Attorneys Michael Sfard and Ishay Shneydor, who represented the defendants, claimed that canceling the district court’s decision without forcing Im Tirzu to pay a price for its lawsuit would only encourage them to file more SLAPP suits. According to Sfard, the court’s suggestion would mean a concesssion on both the price that Im Tirzu was made to pay according to the district court’s ruling, as well as on the legal costs incurred by the defendants. Shneydor warned that if the court’s suggestion is accepted, it will mean that anyone who wants to express him or herself in the public sphere may be dragged to court over a NIS 2.3 million lawsuit, will have to deal with the case for years, see the suit against him be eventually rejected, and will not be eligible for any financial compensation or a positive statement on his/her behalf by the court.
At this point Justice Amit asked to change his suggestion so that alongside withdrawing the suits and rescinding the district court’s decision, Im Tirzu would be forced to donate a symbolic sum of money to “a good cause.” “I believe that your appeal was honest,” said Amit to Haetzni. “However, sometimes the real test is the result, and the result could fall into the category of SLAPP, which is not easy. Until today, the court has not dealt with these issues.”
After a short break, Haetzni announced that Im Tirzu will accept the court’s suggestion. Sfard, however, expressed his opposition, stating that accepting the withdrawal of the appeals and erasing the district court’s verdict without any additional aid harms the obligation toward future victims of SLAPP suits.

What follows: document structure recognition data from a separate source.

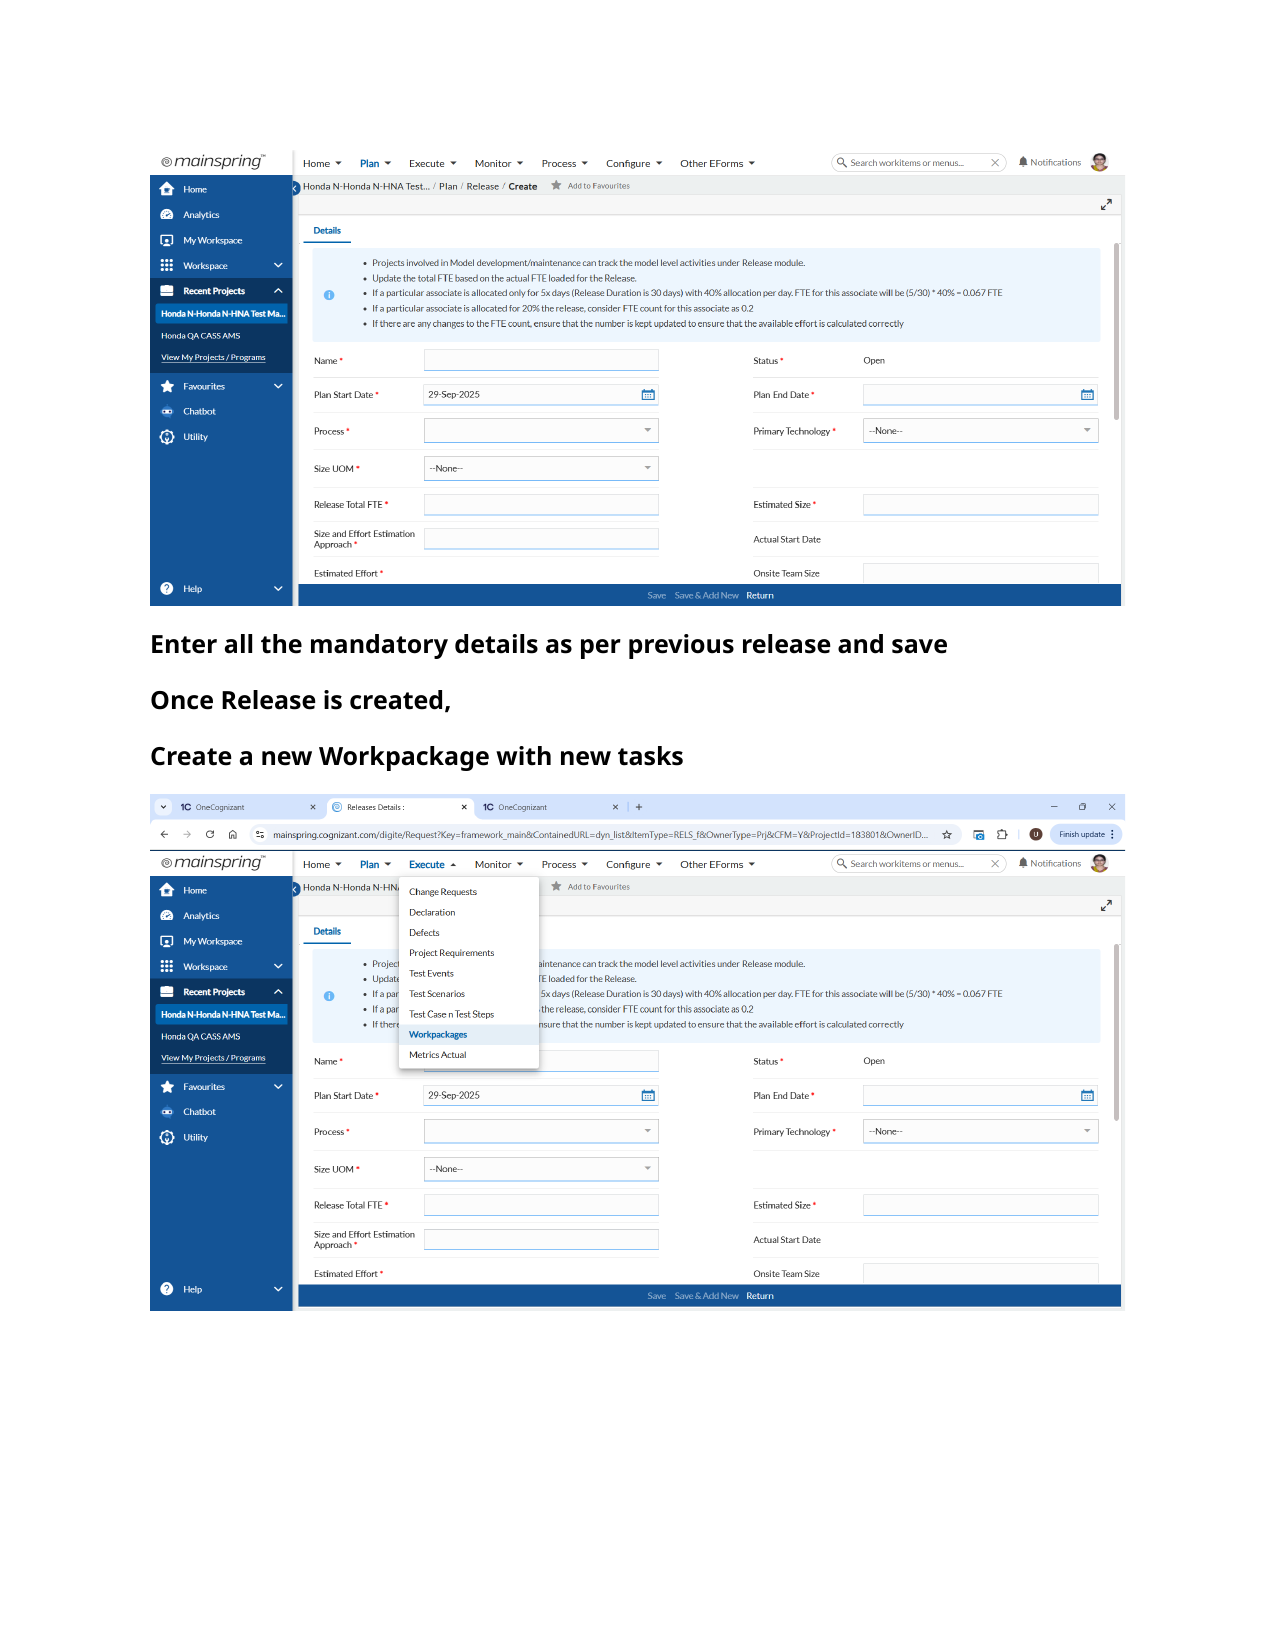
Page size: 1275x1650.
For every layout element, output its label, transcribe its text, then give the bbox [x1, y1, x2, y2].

text Enter all the mandatory details as per previous release and save [150, 627, 1125, 661]
text Create a new Workpackage with new tasks [150, 739, 1125, 773]
text Once Release is created, [150, 683, 1125, 717]
picture [150, 794, 1125, 1311]
picture [150, 150, 1125, 606]
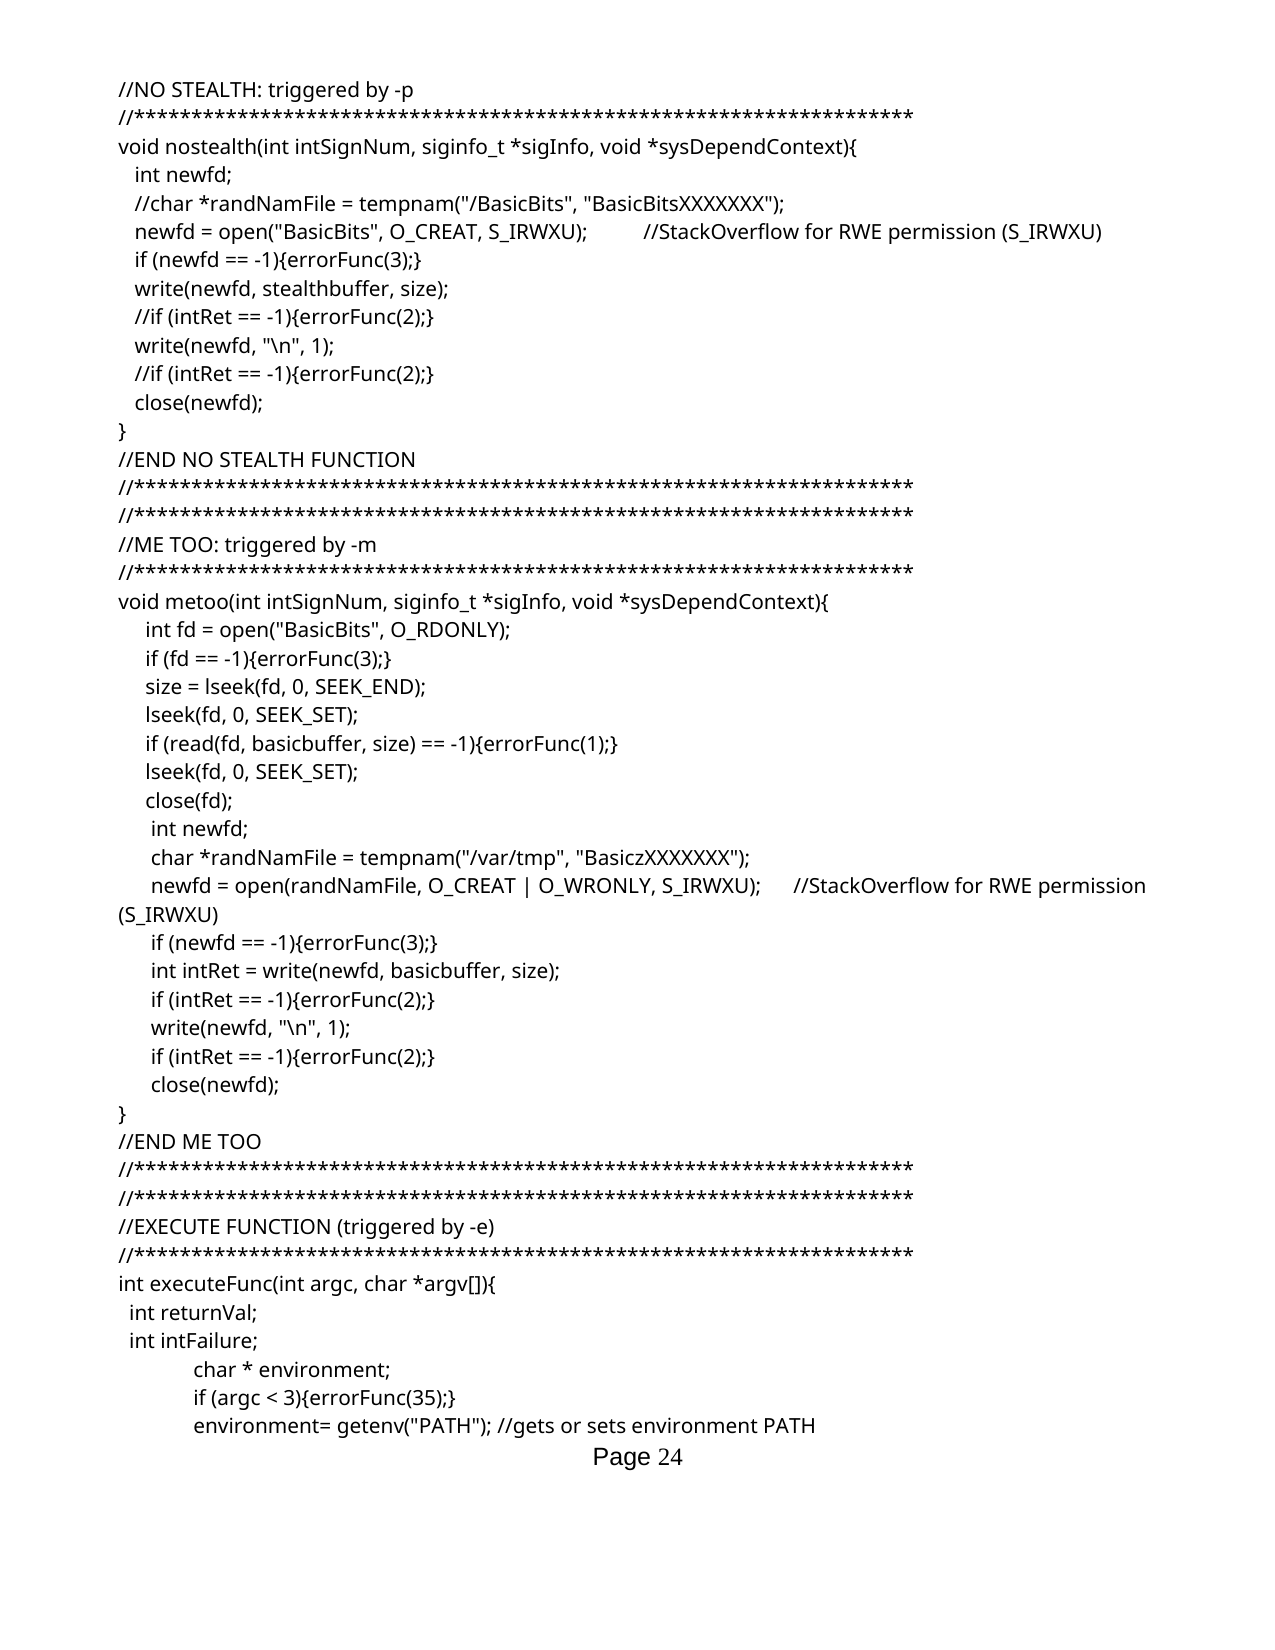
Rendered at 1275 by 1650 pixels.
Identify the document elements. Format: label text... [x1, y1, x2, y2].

After a short consultation between the justices, they suggested an agreement that would include withdrawing the appeals, rescinding the district court’s verdict, ordering Im Tirzu to donate money to an NGO supporting battered women, and issuing a statement according to which “this court believes that this kind of appeal should have never been filed in the first place, and it is fitting, as a normative instruction for the future, that the courts will express their opinions on matters of legal costs in such suits.”
After an additional short break, both sides agreed with the suggestion, although Attorney Haetzni asked to donate the money to an animal rights NGO. “We do not know which of these organizations which helps battered women are tied to the New Israel Fund,” he explained.